Sunday, July 24, 2005

A few weeks ago I was invited to giv a d'var Torah -- a little talk about a portion of the five books of Moses. The portion for that week was Numbers, ch. 13-15. Here it is, with slight modifications:

We approach the Bible with certain prejudices. Some see it as a historical document, stitched together from other accounts, a cul;tural text with no one author.

Mark Twain is supposed to have told a preacher he had just heard, "that was a fine speech,"

"Thank you," said the preacher.

"I have a book at home that contains every word of it," said Twain.

"That's quite impossible."

"I say that I have it."

"I should like to see it, then."

"I'll send it to you," said Twain.

A few days later, the preacher received in the mail a package containing an unabridged dictionary. So even if the torah were shown to be stitched together from previous sources, someone did the stitching. Moreover, it reads as if it were written with intention.

Others come to the study of the Torah with religious bias, certain philosophical, theological ideas about how God should be, and what He should say. God is omnipotent, omniscient, and good. He supports the virtues we value, and condemns what we consider vicious. and He always tells the truyth; indeed, He is truth.

The problem with the theological bias -- the philosophic religous approach to the Bible -- is that it is constantly under attack by a simple reading of the text.

"And the Lord spoke thus to Moses: Send for yourself men that they may scout out the land of Canaan..." (Numbers 13:1-2). Why? Is god unfamiliar with the terrain? Moses, the man who the torah tells us knew God best, sees this as military reconnaisance and strategic information-gathering. clearly, God is not simply acting as an omniscient, omnipotent commander. Moreover, if we unserstand this story at face value, it's a debacle. The Children of Israel refuse to enter the land, until God orders them to go back into the wilderness for 40 years, at which point they try to enter the land and ar vanquiched.

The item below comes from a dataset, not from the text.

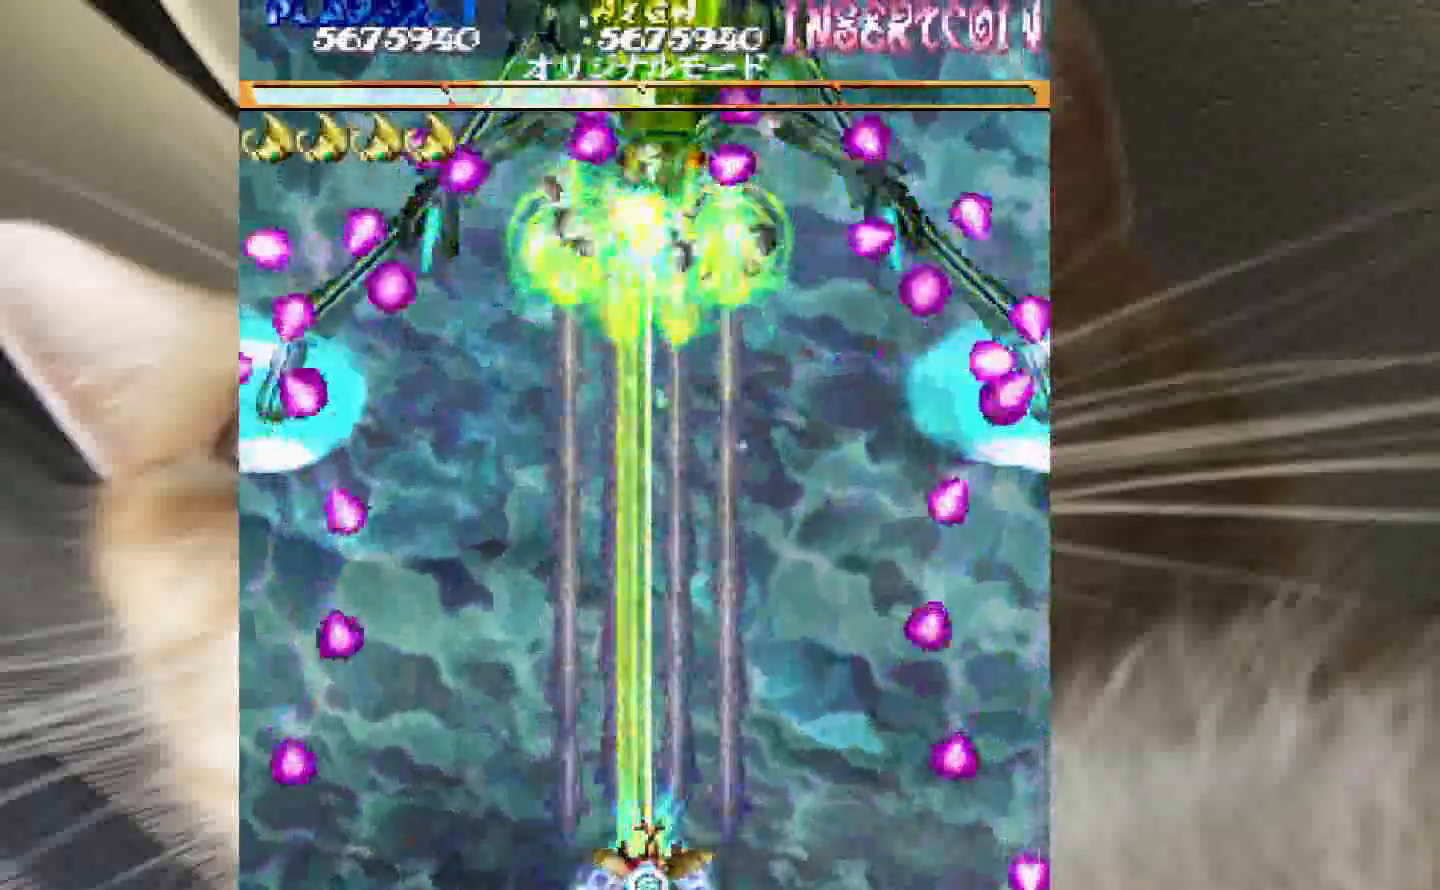
{"keys": ["shift", "z"], "events": [[17, "1", "down"], [117, "1", "up"], [200, "2", "down"], [300, "2", "up"], [433, "4", "down"], [483, "4", "up"]]}
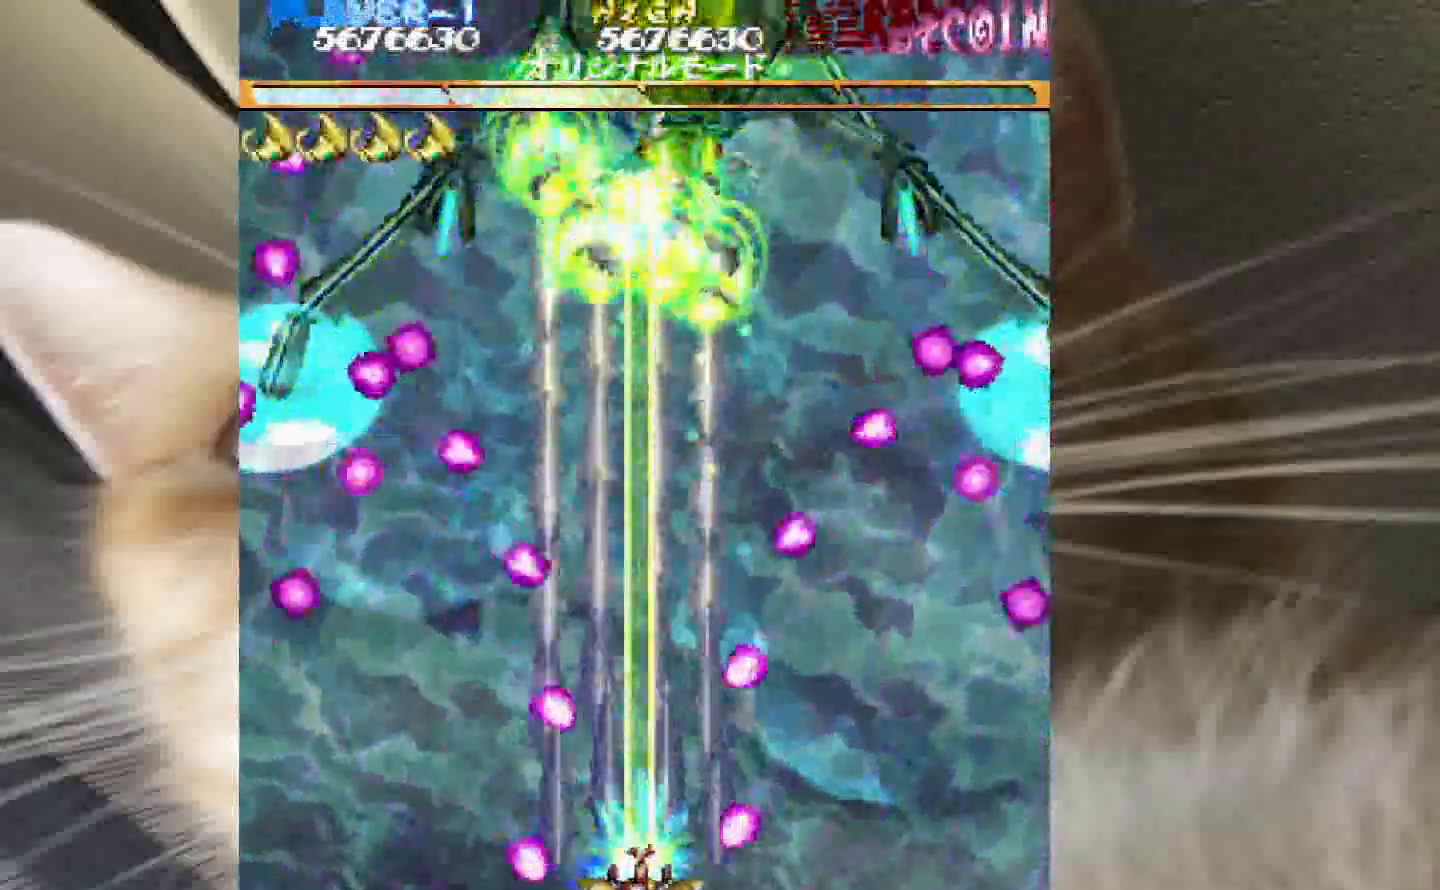
{"keys": ["3", "shift", "z"], "events": [[83, "1", "down"], [217, "1", "up"], [217, "4", "down"], [267, "2", "down"], [367, "2", "up"], [367, "4", "up"], [417, "3", "down"]]}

But perhaps this is not meant to be taken at face value. After all, the so-called spies or scouts are not selected on the basis of competence or willingness, but as distinguished leaders within each tribe, "heads of the Children of Israel" (13:2-3). Perhaps they were selected as twelve witnesses, to inform not God or Moses, but the Children of Israel.

Representation of each group in a society means two things in a modern context: deliberative assembly (cf. for instance the American Senate), and symbolic full participation, as at local events at which all community leaders, even those not directly involved, are present. Both apply here.

First, since each tribe is represented, all the tribes -- the tribes, not just the leadership -- are entitled to a report. Second, Israel functions as at least a partial democracy, or at least responsive to popular pressure: popular sentiment often is the impetus for an action. Soon, Korach's rebellion against the privileged elite almost wins, and is not put down by centrally organized force, but when the earth splits beneath him. In other words, he falls out of touch with his base of support.

Also, notice that the ten wicked spies are not wicked for spreading scurrilous, false rumors. They are punished though they tell the truth. The land is filled with milk and honey -- as they say. They did, in fact (the torah's fact) encounter the offspring of Giants -- as they say. And it is true that without some miracle, the children of Israel were at that time unable to contend with the Aamalekites and Canaanites, and got, in the Torah's word "pounded" -- as they correctly predicted.

So what was the problem?

(Aside: A friend later pointed out that part of the problem was that they attributed their own view of things to the giant's sons: they say, "we were like grasshoppers in our eyes, and in theirs. I don't have much to say about this, but it's worth pointing out.)

The problem is that they were being unhelpful in undermining Moses's and God's ability to lead effectively, while Joshua and Caleb, who understood what was expect3ed of them from their commander, accentuated the positive.

so far a literal understading will take us.

But if God shows us by His actions that it can be wrong for men to be forthoming, might He Himself dissemble, or at least likewise not tell the whole story?

The God of the Torah is not the God of philosophic truth, of theology. But it can't be wrong to talk about God in anthropomorphic terms, since this is God to us, i.e. how He affects our world. The God of the Torah gets angry, experiments, and is affected by and changes in response to our world. It is no accident that at the sea where the Egyptians drowned, horse and rider, the Israelites exclaimed not "Zeh Hael," "This is God," but "Zeh Eli," "This is my God." The Torah is a teaching text and its God is a teaching God.

God's command serves two purposes. First, Israel cannot successfully invade Canaan without a willingness to proceed even knowing the dangers ahead. Second, God shown what is expected of the subordinate, tribal leaders. They, not having been privy to God's thoughts, acted inappropriately in doing what they thought defied Him and Moses.